The decision tree classifier has been used for this split data set. It is a type of supervised machine learning method that explains the input and its corresponding outputs from the training dataset. This decision tree classification generated a binary tree like structure that gives a fair result of this analysis process.
The above figure shows the accuracy score that has been generated in this analysis process. The test and train function is used to produce this accuracy score. Here the accuracy score is 0.78 that is up to the mark.
After getting an accuracy score a random access classifier has been used to get a better accuracy score. The above figure shows the application of a random access classifier in this analysis process. The random access classifier consists of many decision trees where the prediction accuracy has been increased. Here the estimated output that has been generated is 100.
This additional comparative study consists of analysis and results of the data set where the linear and random prediction graph has been generated. In this research work various classification and regression, processes have been done to produce prediction graphs.
In this part, data analysis has been done on a data set that contains geographical and socio-economic data. Linear and random regression has been done. These two types of regression processes help to generate a better prediction graph. This entire data analysis process has been done on the jupyter notebook platform by using python language.
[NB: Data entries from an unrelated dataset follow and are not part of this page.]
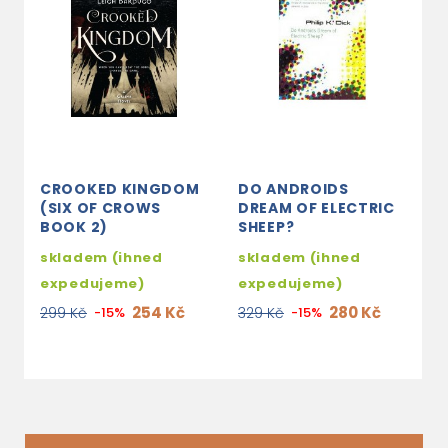
CROOKED KINGDOM
DO ANDROIDS
T
(SIX OF CROWS
DREAM OF ELECTRIC
B
BOOK 2)
SHEEP?
3
skladem (ihned
skladem (ihned
2
expedujeme)
expedujeme)
254 Kč
280 Kč
299 Kč
-15%
329 Kč
-15%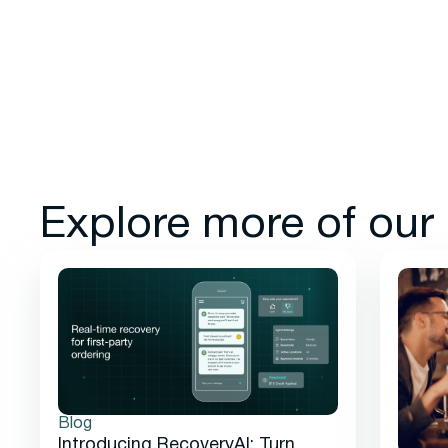
Explore more of our
Blog
Introducing RecoveryAI: Turn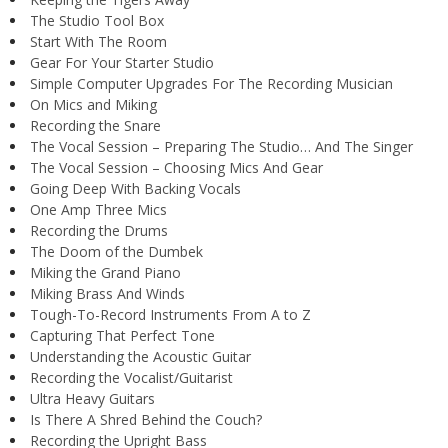
The Studio Tool Box
Start With The Room
Gear For Your Starter Studio
Simple Computer Upgrades For The Recording Musician
On Mics and Miking
Recording the Snare
The Vocal Session – Preparing The Studio… And The Singer
The Vocal Session – Choosing Mics And Gear
Going Deep With Backing Vocals
One Amp Three Mics
Recording the Drums
The Doom of the Dumbek
Miking the Grand Piano
Miking Brass And Winds
Tough-To-Record Instruments From A to Z
Capturing That Perfect Tone
Understanding the Acoustic Guitar
Recording the Vocalist/Guitarist
Ultra Heavy Guitars
Is There A Shred Behind the Couch?
Recording the Upright Bass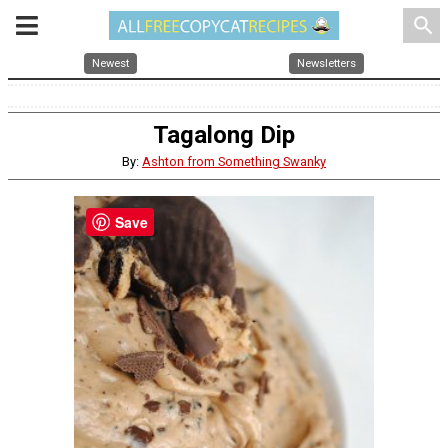
search
Newest
Newsletters
Tagalong Dip
By:
Ashton from Something Swanky
Save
In this part of the analysis process, data has been analyzed from another data set. Here the chosen data set name is "p3_data.csv". At first, the data set is imported into the python platform. The data set contains a large number of data related to the hotel system. This entire data mining process has been done after importing some important packages. The above figure shows the comments that are used to check null values in the data set. The data set contains a lot of null values and other unwanted characters. These all unwanted characters and null values have been removed by this cleaning process of the data.